Entered: January 27, 2012
Paul's concern in this section is behavior that is consistent with sound teaching and the gospel of God's grace. God's grace, which is made available through Jesus Christ, gives us not only hope in "the appearing of the glory of our great God and Savior, Jesus Christ," (2:13) but has "redeem(ed) us from all lawlessness and to cleanse for Himself a special people, eager to do good works." (2:14) Paul felt strongly enough about this concern that he instructed Titus to "encourage and rebuke with all authority," regarding these things, and to "Let no one disregard you." (2:15) This is sound teaching about which Titus should not be timid.

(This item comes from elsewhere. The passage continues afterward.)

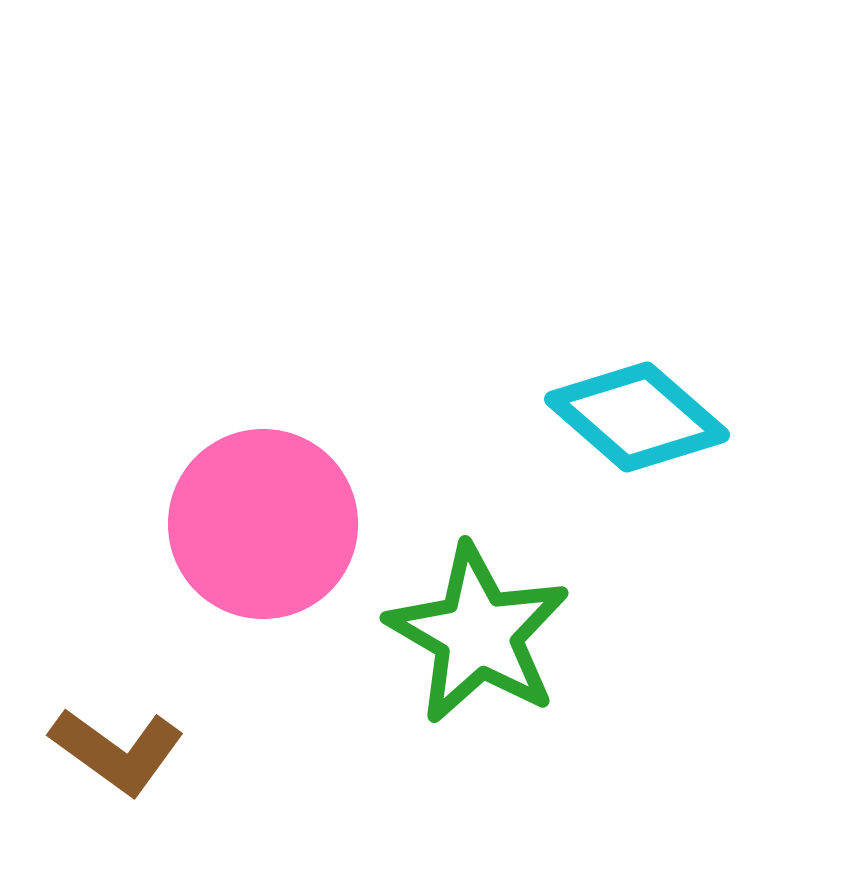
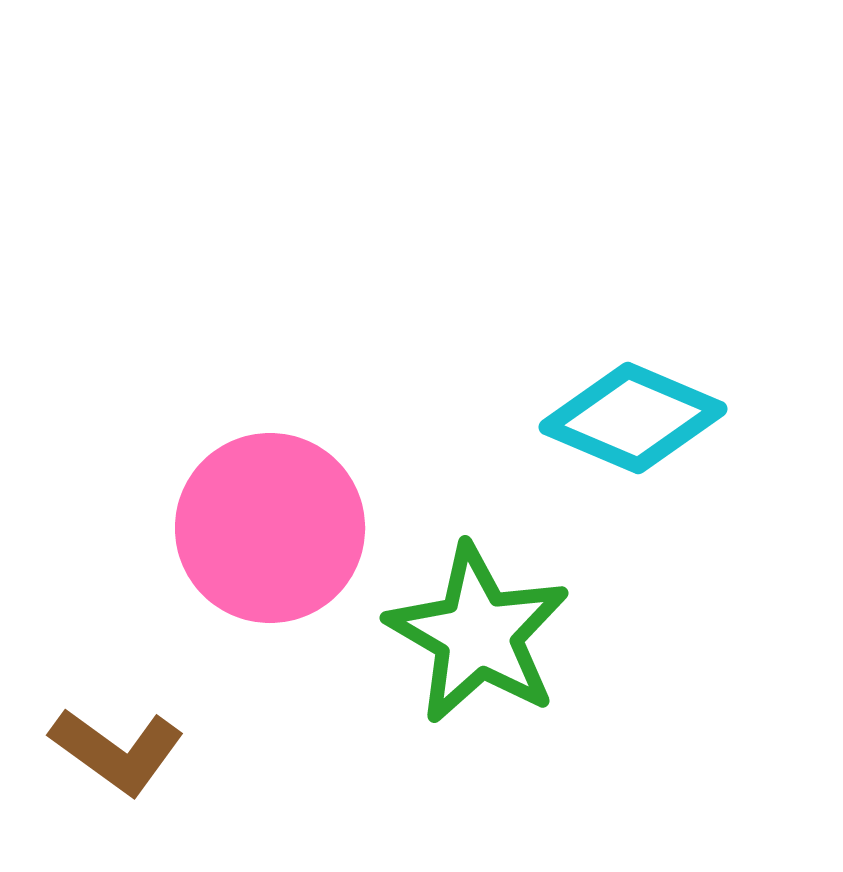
cyan diamond: moved 4 px left, 1 px down; rotated 18 degrees counterclockwise
pink circle: moved 7 px right, 4 px down
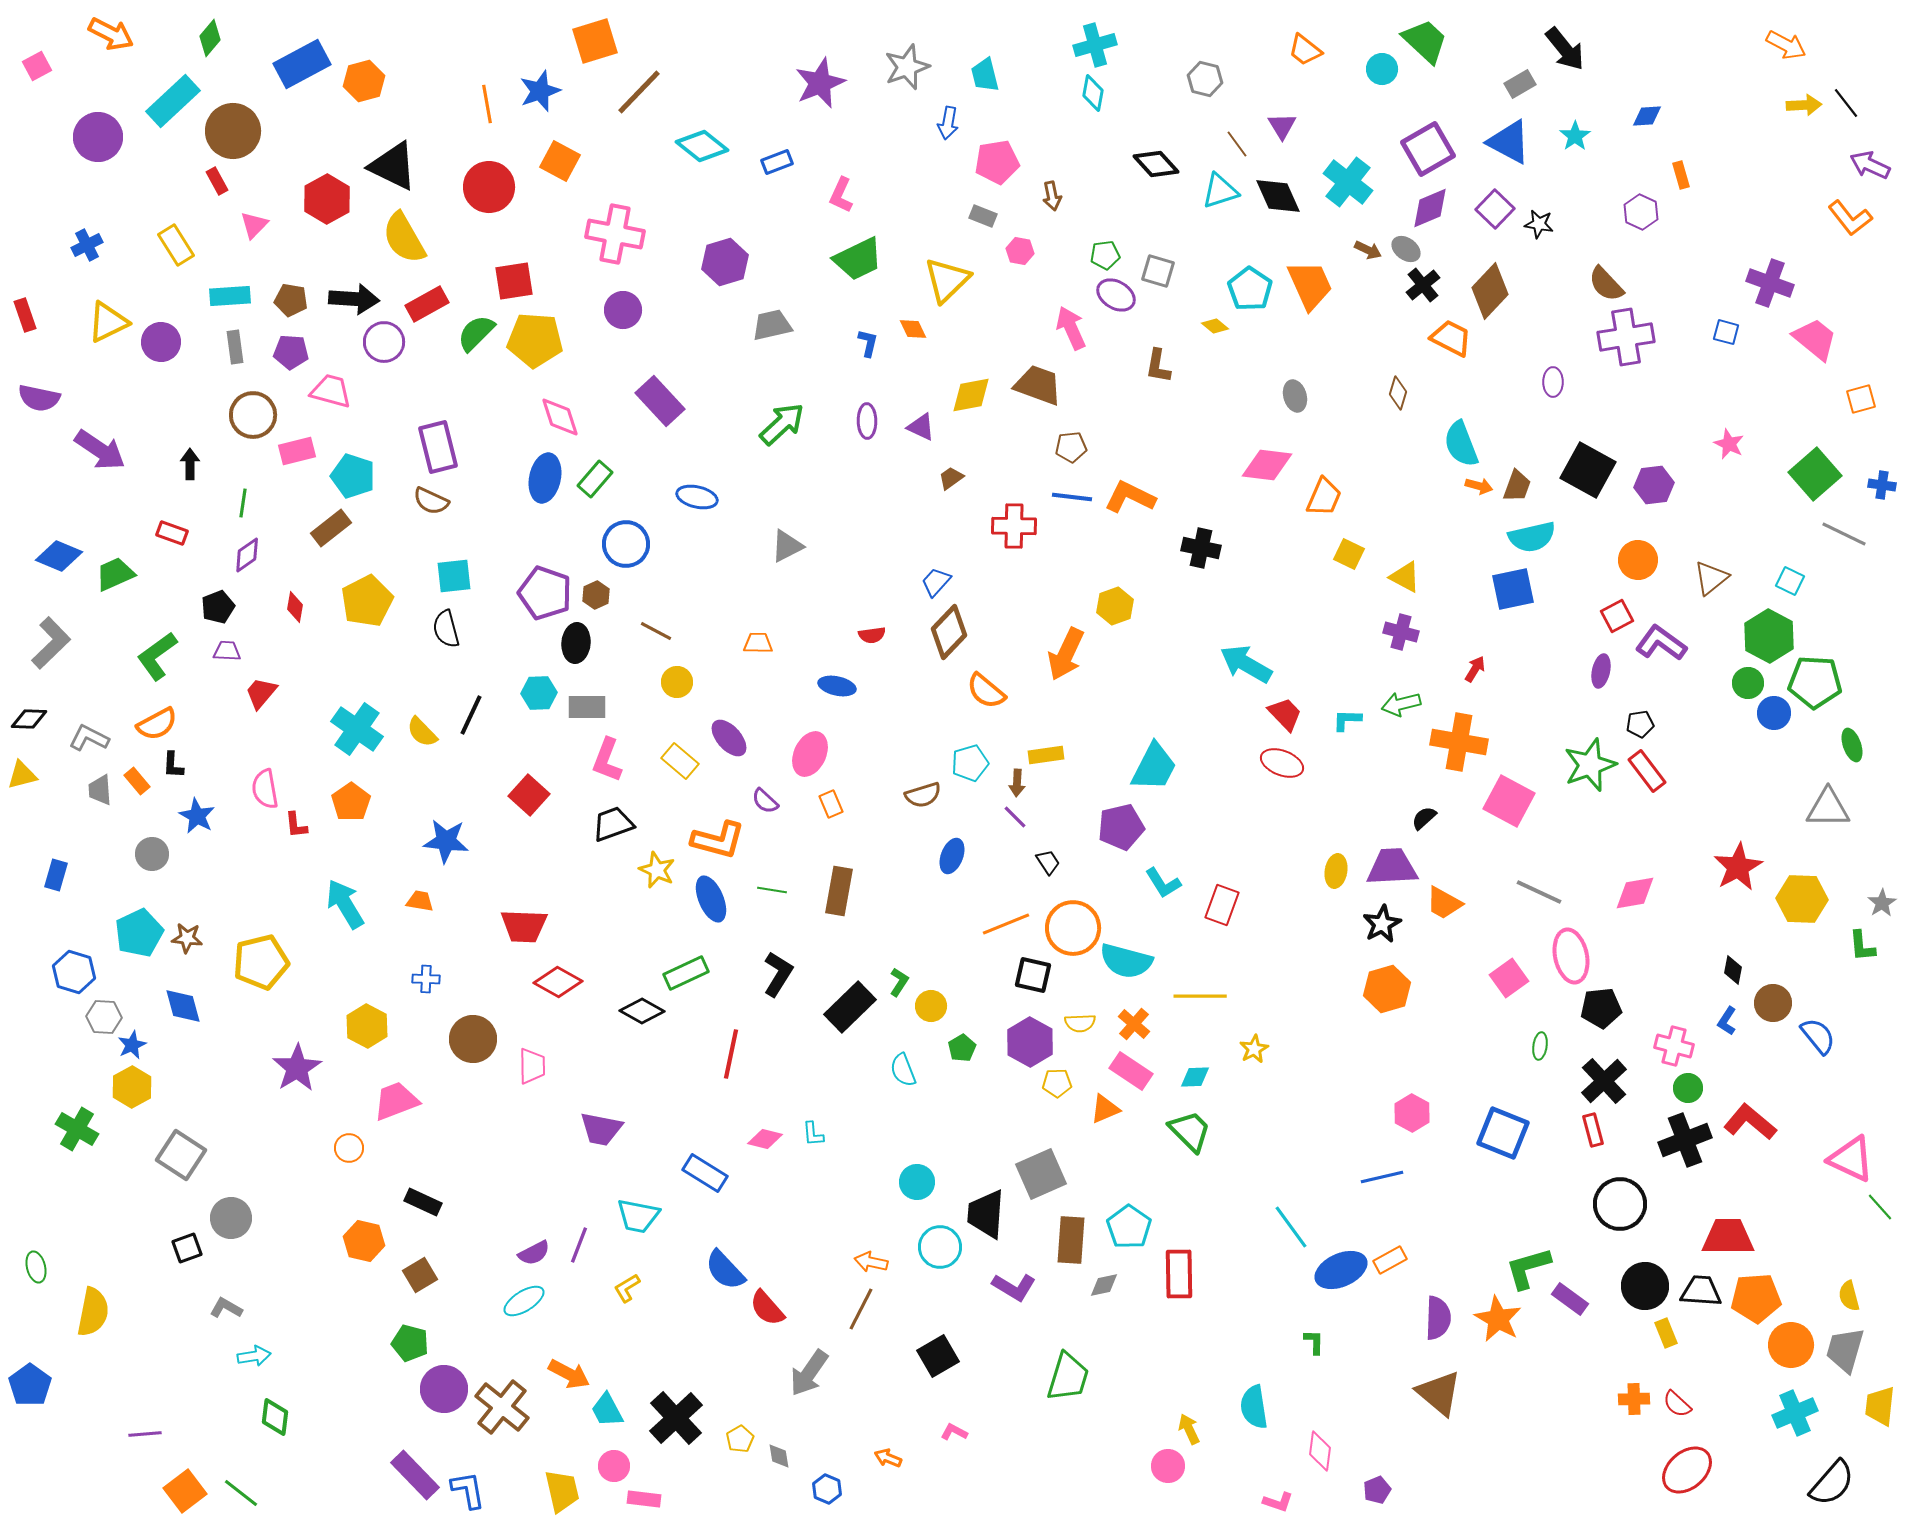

The teaching Paul instructed Titus to give the Christians in Crete was targeted to five groups: older men, older women, young women, young men, and slaves. This grouping does not suggest that different teaching applies to different Christians, but that different parts of the body of teaching need to be emphasized to these various groups due to the specific issues they face. So, older men are to "be self-controlled, worthy of respect, sensible, and sound in faith, love, and endurance." (2:2) Older women are to "be reverent in behavior, not slanderers, not addicted to much wine." They are also to teach the young women "to love their husbands and children, to be sensible, pure, good homemakers, and submissive to their husbands." (2:3-5) Young men are simply to "be sensible about everything." (2:7) Slaves "are to be submissive to their masters in everything, and to be well-pleasing, not talking back or stealing, but demonstrating utter faithfulness." (2:9-10) Besides behavior that is in the Christian's best interest, this is behavior that will not slander God's message but will "adorn" it.
Paul also had specific instructions for Titus concerning his conduct: "Set an example of good works yourself, with integrity and dignity in your teaching. Your message is to be sound beyond reproach, so that the opponent will be ashamed, having nothing bad to say about us." (2:7-8) All is aimed toward a lifestyle that enriches the life of the Christian while avoiding any hindrance to other's acceptance of the gospel.